The “References” section should ideally include links to the Pre-RFC
discussion thread and must include a link to this discussion. For your
convenience: https://news-web.php.net/php.internals/131707 +
https://news-web.php.net/php.internals/130704).
An “ecosystem impact” of “None” is also almost always wrong. I would
mention the following (perhaps with a little nicer phrasing).
- For COM_RESET_CONNECTION: The proper reset on persistent connections
has the (positive) impact that the behavior of persistent connections
will be more predictable. Of course if folks rely on some connection
state carrying over across requests, they might see a breaking change. - Users that want to use the newest PHP version will be required to also
run newer versions (released in the last 5 years) of other software.
Best regards
Tim Düsterhus
Hi
Am 2026-07-02 16:53, schrieb Eric Norris:
(Tim, I've not added you as an author since I wasn't sure you'd be
cool with that, but if you'd like I would be more than happy to.)I'm okay with that.

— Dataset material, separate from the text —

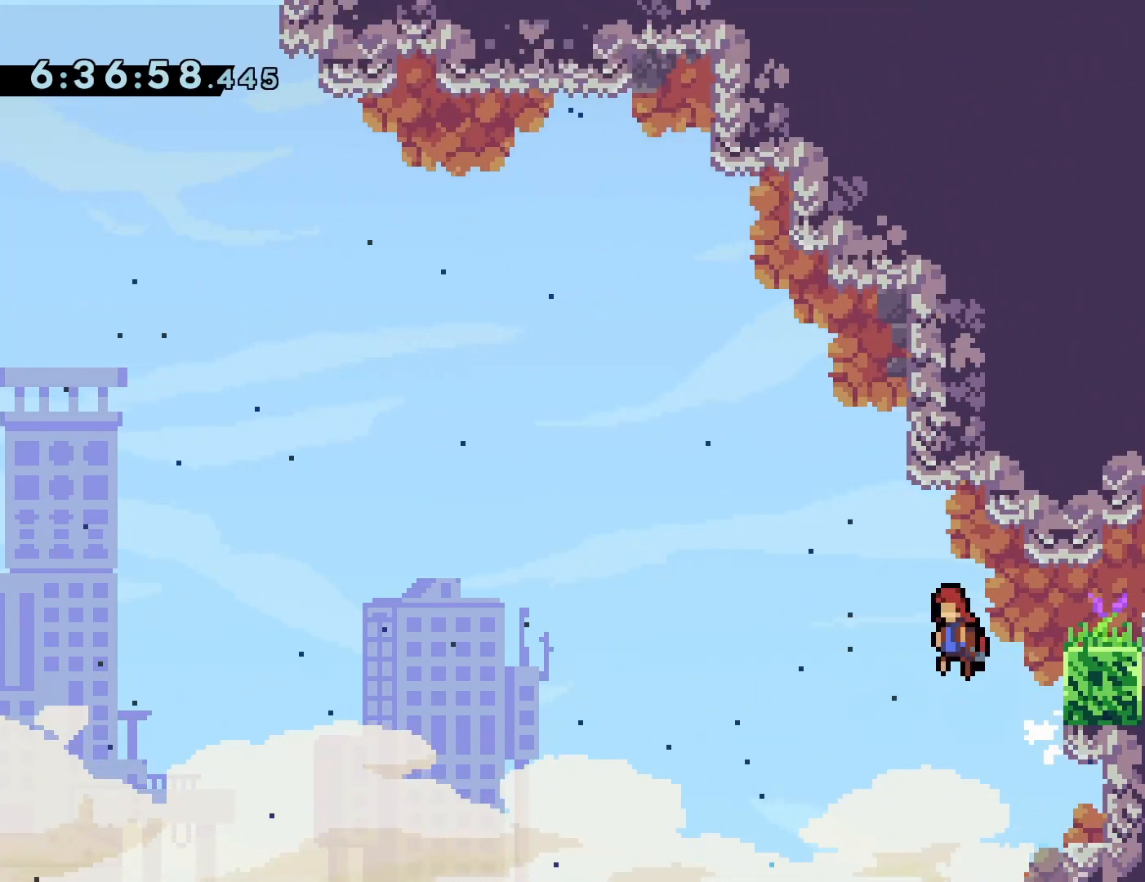
{"buttons": ["CROSS", "R1", "DPAD_UP", "DPAD_RIGHT"], "events": [[83, "DPAD_LEFT", "up"], [100, "DPAD_UP", "down"], [133, "DPAD_RIGHT", "down"], [133, "DPAD_UP", "up"], [367, "R1", "down"], [467, "DPAD_UP", "down"]]}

And with regard to the RFC itself: Leaving the “Open Issues” and “Future
Scope” sections empty looks weird. I suggest to either remove them
completely or insert an explicit “None” or so. The same is true for the
SAPI impact. The changelog could just be an "- 2026-07-02: Initial
version" and then "- 2026-07-02: Clarify impact" (see below).The “References” section should ideally include links to the Pre-RFC
discussion thread and must include a link to this discussion. For your
convenience: https://news-web.php.net/php.internals/131707 +
https://news-web.php.net/php.internals/130704).An “ecosystem impact” of “None” is also almost always wrong. I would
mention the following (perhaps with a little nicer phrasing).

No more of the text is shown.